Tuesday, April 18, 2006
Putting death penalty to death By Ram Maxey Bar None
PRESIDENT Gloria Macapagal-Arroyo has no love lost for criminals, especially the heinous-type who indulge in treason, plunder, kidnapping for ransom, murder, rape, and the manufacture and sale of illegal drugs. (If she could have her way, she would only be too happy to include her political foes in that category).

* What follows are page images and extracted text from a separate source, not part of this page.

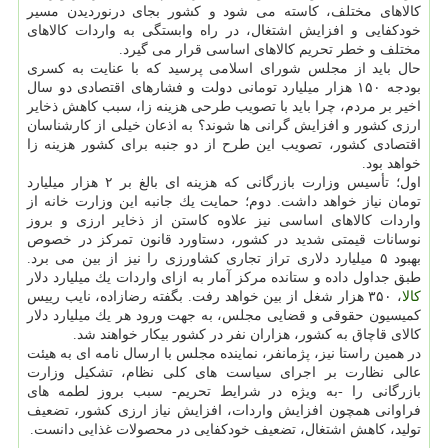
كالاهای مختلف، كاسته می شود و كشور بجای درنوردیدن مسیر
خودكفایی و افزایش اشتغال، در راه وابستگی به واردات كالاهای
مختلف و خطر تحریم كالاهای اساسی قرار می گیرد.
حال باید از مجلس شورای اسلامی پرسید كه با عنایت به كسری
بودجه ۱۵۰ هزار میلیارد تومانی دولت و فشارهای اقتصادی دو سال
اخیر بر مردم، چرا باید با تصویب طرحی هزینه زا، سبب كاهش ذخایر
ارزی كشور و افزایش گرانی ها شوند؟ به اذعان خیلی از كارشناسان
اقتصادی كشور، تصویب این طرح از دو جنبه برای كشور هزینه زا
خواهد بود.
اول؛ تأسیس وزارت بازرگانی كه هزینه ای بالغ بر ۲ هزار میلیارد
تومان نیاز خواهد داشت. دوم؛ حمایت یك جانبه این وزارت خانه از
واردات كالاهای اساسی نیز علاوه كاستن از ذخایر ارزی و بروز
نوسانات قیمتی شدید در كشور، دستاورد قانون تمركز در خصوص
بهبود ۵ میلیارد دلاری تراز تجاری كشاورزی را نیز از بین می برد.
طبق جداول داده و ستانده مركز آمار به ازای واردات یك میلیارد دلار
كالا
، ۳۵۰ هزار شغل از بین خواهد رفت. بگفته رضازاده، نایب رییس
كمیسیون حقوقی و قضایی مجلس، به جهت ورود هر یك میلیارد دلار
كالای قاچاق به كشور، هزاران نفر در كشور بیكار خواهند شد.
در همین راستا نیز، پژمانفر، نماینده مجلس با ارسال نامه ای به هیئت
عالی نظارت بر اجرای سیاست های كلی نظام، تشكیل وزارت
بازرگانی را -به ویژه در شرایط تحریم- سبب بروز لطمه های
فراوانی همچون افزایش واردات، افزایش نیاز ارزی كشور، تضعیف
تولید، كاهش اشتغال، تضعیف خودكفایی در محصولات غذایی دانست.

However, she does not relish the thought of having the blood of any of the 1,280 occupants of today's death row on her hand. That is why she announced last (Black) Saturday that henceforth she would commute all death penalties to life imprisonment. Life sentence or reclusion perpetua, based on crimes under the revised penal code, is for 30 years. As I see it, if a death penalty for heinous crime is commuted to life sentence, then it has to be FOR LIFE. Otherwise what is the point? It would still end in the criminal's death (by natural causes). Patay rin.
Upon hearing about the President's policy re the death penalty, there was reportedly much rejoicing along death row. We don't know if someone who is presently on trial for plunder also heaved a sigh of relief.

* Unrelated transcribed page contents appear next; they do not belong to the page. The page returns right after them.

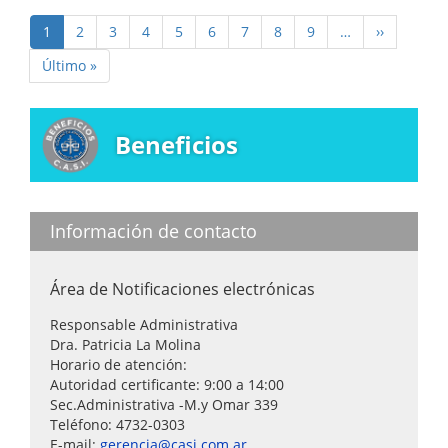
Paginación
Página
1
Page
2
Page
3
Page
4
Page
5
Page
6
Page
7
Page
8
Page
9
…
Siguiente
››
actual
página
Última
Último »
página
Beneficios
Información de contacto
Área de Notificaciones electrónicas
Responsable Administrativa
Dra. Patricia La Molina
Horario de atención:
Autoridad certificante: 9:00 a 14:00
Sec.Administrativa -M.y Omar 339
Teléfono: 4732-0303
E-mail:
gerencia@casi.com.ar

Instead of life being shortened by lethal injection, it will now be prolonged, albeit behind iron bars. It means forever eating prison food (yeech!), being unable to go malling, and not seeing the glorious morning sun rising in the eastern sky and watching it setting slowly below the western horizon.
Practically shut off from the outside world and hemmed in by high gray concrete walls, the life-termer will always remember how it feels to swim in the sea and not giving a tinker's damn about coliform and fecal pollution. Many will remember how it feels to walk in the park and hear children's laughter. Most of all, sorely missed will be the family gatherings and the happy times with the barkada.

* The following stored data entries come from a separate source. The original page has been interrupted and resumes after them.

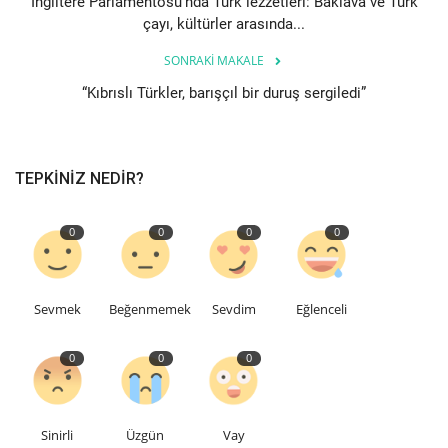
İngiltere Parlamentosu’nda Türk lezzetleri: Baklava ve Türk
çayı, kültürler arasında...
SONRAKI MAKALE
“Kıbrıslı Türkler, barışçıl bir duruş sergiledi”
TEPKINIZ NEDIR?
0
0
0
0
Sevmek
Beğenmemek
Sevdim
Eğlenceli
0
0
0
Sinirli
Üzgün
Vay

Life imprisonment is not the same as life in the fast lane. It's as if time itself has stood still, so grindingly slow it moves along with the inevitable boredom of a daily 24-hour routine with hardly a break in the monotony of it all -- to the point that, who knows, an inmate who is made of lesser stuff and has lost all hope would rather that he had been administered the lethal injection than having to go through another day of this living death.
Life imprisonment is just that -- a form of slow, painful death. The aching feeling -- sometimes subtle, other times numbing, oftentimes palpable--is felt from moment to moment as the uncounted minutes and hours and days and weeks drag into dreary months and cruel years without hope. In the beginning the "lifer" tends to mark the days that pass, but there will come a time when he will give that up and settles down for the long, oh so long, wait.
The death penalty by lethal injection is so much more humane than electrocution or hanging. It is carried out swiftly and painlessly while the prisoner sleeps.
It is a form of quick release from mundane cares. For death is also freedom. To die is to be free. The kind of freedom many criminals in Davao City have seemingly "opted" for by not heeding the warning to stay away and do their thing elsewhere.
In this beloved city of peace-loving people, every criminal who unluckily dies in the line of "duty" becomes an instant freeman. The lucky stiff.